• [Reading passage]
------------------------------------------------------------
2015/093) Show that \dfrac{\sec\,A +\tan\, A - 1}{\tan\, A- \sec\, A +1} = \dfrac{\cos\, A}{1-\sin\,A}

we have
\dfrac{\sec\,A +\tan\, A - 1}{\tan\, A- \sec\, A +1}
= \dfrac{\sec\,A +\tan\, A - (\sec^2A-\tan ^2 A}{\tan\, A- \sec\, A +1}
\dfrac{\sec\,A +\tan\, A - (\sec\,A+\tan\, A)(\sec\,A-\tan\, A)}{\tan\, A- \sec\, A +1}
= \dfrac{(\sec\,A +\tan\, A)(1 - \sec\,A+\tan\, A)}{\tan\, A- \sec\, A +1}
= (\sec\,A +\tan\, A)
------------------------------------------------------------
• [Recorded information]

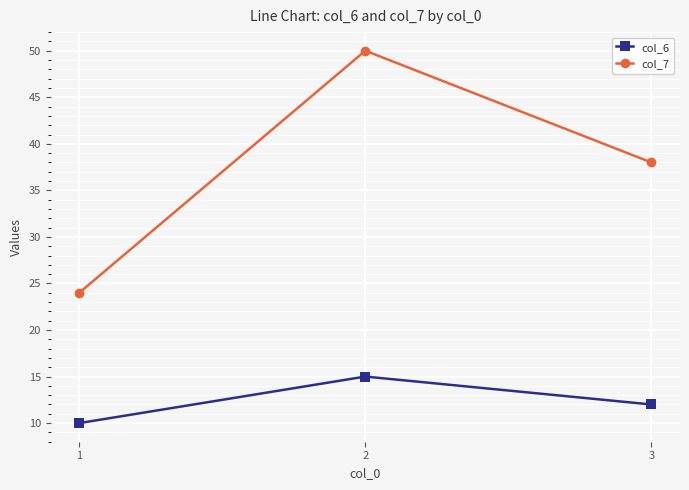

What is the minimum value for col_6?

10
------------------------------------------------------------
• [What the task requires]
In the trigonometric identity proof, what expression does the left-hand fraction reduce to in its final line?

• [Final answer]
sec A + tan A